If you dereference them you can compare the actual values of the objects in the two containers. Maybe that's what you want? Don't dereference an iterator equal to yourContainer.end() though.
I thought along those lines... but then a problem I envisioned is that it's possible for the objects to be perfectly equal in value, therefore you'd need to know if they were different actual instances of such objects, and then we're probably back at square one...
Basically, it's for a system for moving items between 2 inventories. So Inventory A might have 200 of Item X and that might be selected, but Inventory B could also have 200 of Item X... so it's very important that it refers to the exact instances involved.

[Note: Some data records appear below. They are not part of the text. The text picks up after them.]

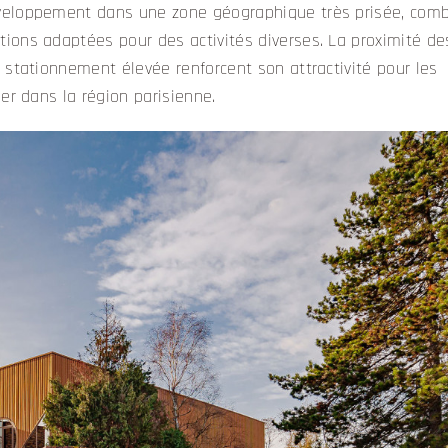
éveloppement dans une zone géographique très prisée, com
ions adaptées pour des activités diverses. La proximité de
 stationnement élevée renforcent son attractivité pour les
er dans la région parisienne.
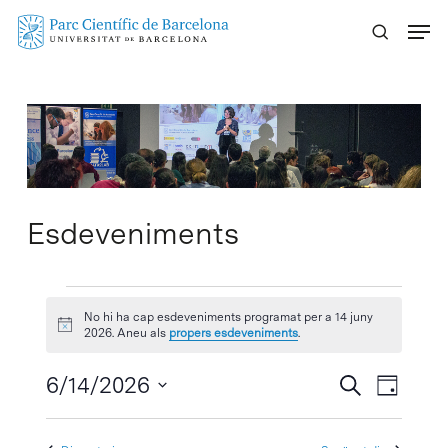
Skip
Menu
to
main
content
Esdeveniments
Esdeveniments
No hi ha cap esdeveniments programat per a 14 juny
Avís
del
2026. Aneu als
propers esdeveniments
.
14
Navegaci
6/14/2026
Navega
Cercar
Dia
visual
de
Selecciona
juny
visuali
i
una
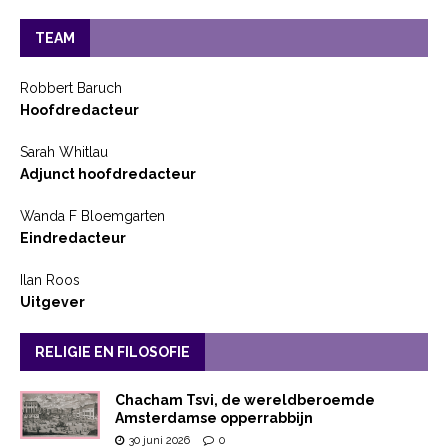
TEAM
Robbert Baruch
Hoofdredacteur
Sarah Whitlau
Adjunct hoofdredacteur
Wanda F Bloemgarten
Eindredacteur
Ilan Roos
Uitgever
RELIGIE EN FILOSOFIE
Chacham Tsvi, de wereldberoemde
Amsterdamse opperrabbijn
30 juni 2026
0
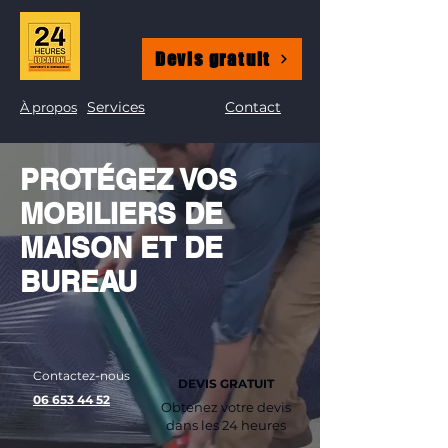
Devis gratuit
Services
Contact
À propos
PROTÉGEZ VOS
MOBILIERS DE
MAISON ET DE
BUREAU
Contactez-nous
DEVIS GRATUIT
06 653 44 52
Obtenez votre devis
dans les 24 heures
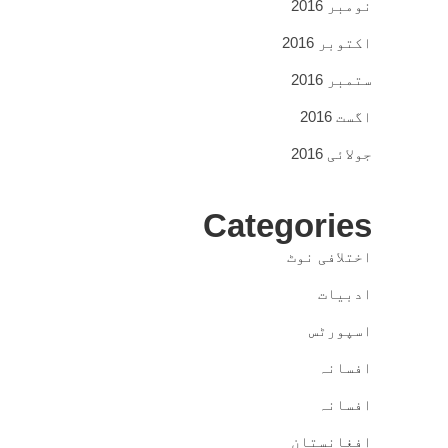
نومبر 2016
اکتوبر 2016
ستمبر 2016
اگست 2016
جولائی 2016
Categories
اختلافی نوٹ
ادبیات
اسپورٹس
افسانہ
افسانہ
افغانستان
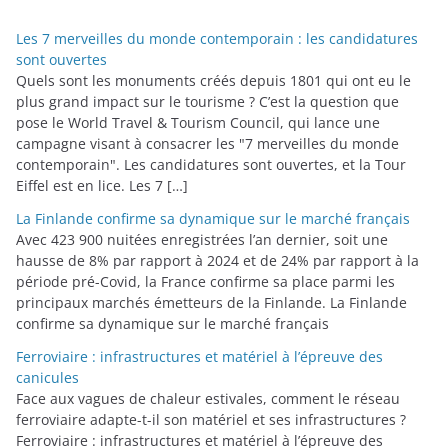
g
o
Les 7 merveilles du monde contemporain : les candidatures
r
sont ouvertes
i
Quels sont les monuments créés depuis 1801 qui ont eu le
plus grand impact sur le tourisme ? C’est la question que
e
pose le World Travel & Tourism Council, qui lance une
s
campagne visant à consacrer les "7 merveilles du monde
contemporain". Les candidatures sont ouvertes, et la Tour
Eiffel est en lice. Les 7 […]
La Finlande confirme sa dynamique sur le marché français
Avec 423 900 nuitées enregistrées l’an dernier, soit une
hausse de 8% par rapport à 2024 et de 24% par rapport à la
période pré-Covid, la France confirme sa place parmi les
principaux marchés émetteurs de la Finlande. La Finlande
confirme sa dynamique sur le marché français
Ferroviaire : infrastructures et matériel à l’épreuve des
canicules
Face aux vagues de chaleur estivales, comment le réseau
ferroviaire adapte-t-il son matériel et ses infrastructures ?
Ferroviaire : infrastructures et matériel à l’épreuve des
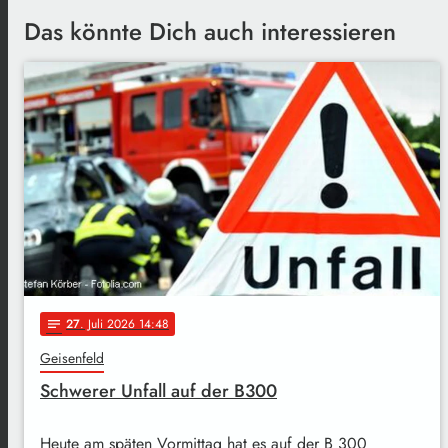
Das könnte Dich auch interessieren
27
. Juli 2026 14:48
notes
Geisenfeld
Schwerer Unfall auf der B300
Heute am späten Vormittag hat es auf der B 300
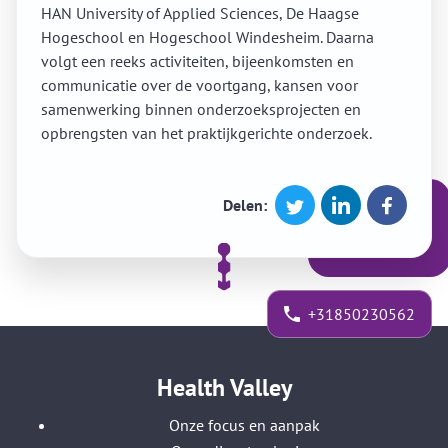
HAN University of Applied Sciences, De Haagse
Hogeschool en Hogeschool Windesheim. Daarna
volgt een reeks activiteiten, bijeenkomsten en
communicatie over de voortgang, kansen voor
samenwerking binnen onderzoeksprojecten en
opbrengsten van het praktijkgerichte onderzoek.
Delen:
+31850230562
Health Valley
Onze focus en aanpak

It would be very helpful if you could post a small program that shows what you tried.
I'll try to cut out the relevant bits that hopefully show enough to get the idea across without getting into anything irrelevant...

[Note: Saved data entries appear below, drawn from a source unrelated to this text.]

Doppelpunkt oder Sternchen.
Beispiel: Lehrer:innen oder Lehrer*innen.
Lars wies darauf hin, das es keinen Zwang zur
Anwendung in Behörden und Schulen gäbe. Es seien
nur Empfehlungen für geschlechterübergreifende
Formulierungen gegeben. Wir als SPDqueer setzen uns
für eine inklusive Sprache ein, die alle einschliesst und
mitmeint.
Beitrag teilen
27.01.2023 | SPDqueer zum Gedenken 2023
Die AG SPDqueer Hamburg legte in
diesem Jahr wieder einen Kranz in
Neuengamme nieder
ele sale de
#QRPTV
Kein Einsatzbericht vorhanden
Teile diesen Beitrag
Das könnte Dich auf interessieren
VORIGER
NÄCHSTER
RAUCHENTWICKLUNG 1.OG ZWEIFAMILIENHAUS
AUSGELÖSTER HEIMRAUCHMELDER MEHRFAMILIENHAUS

- I have an Inventory class which represents the inventory of, for example, a player.
This contains a map consisting of a pair representing the item name and its condition as an int, and another int as the value of the map which represents the quantity:
std::map< std::pair< std::string, int >, int > itemStock;
- This stock container can be accessed like so:
const std::map< std::pair< std::string, int >, int >& getStock();
- I have an iterator to remember the currently selected item for the purposes of a user interface:
std::map< std::pair< std::string, int >, int >::const_iterator selInvItem;
- What I tried then as I iterated through an inventory's stock container, was the following:
for( std::map< std::pair< std::string, int >, int >::const_iterator it = stock.begin(); it != stock.end(); it++ )
{
if( selInvItem == it )
{
//Found the currently selected item
}
}
But it crashes with "Expression: map/set iterators incompatible".
Have I missed something?
I stepped through it withe breakpoints and the iterator I was using (selInvItem) didn't seem to be getting initialized for some reason... at least it was showing up as 0... but either way I have it so "it" is being compared with another iterator that shows up like it should when I step through the program and it still gives the same error.
Is comparing iterators that point to different containers just not a thing you do?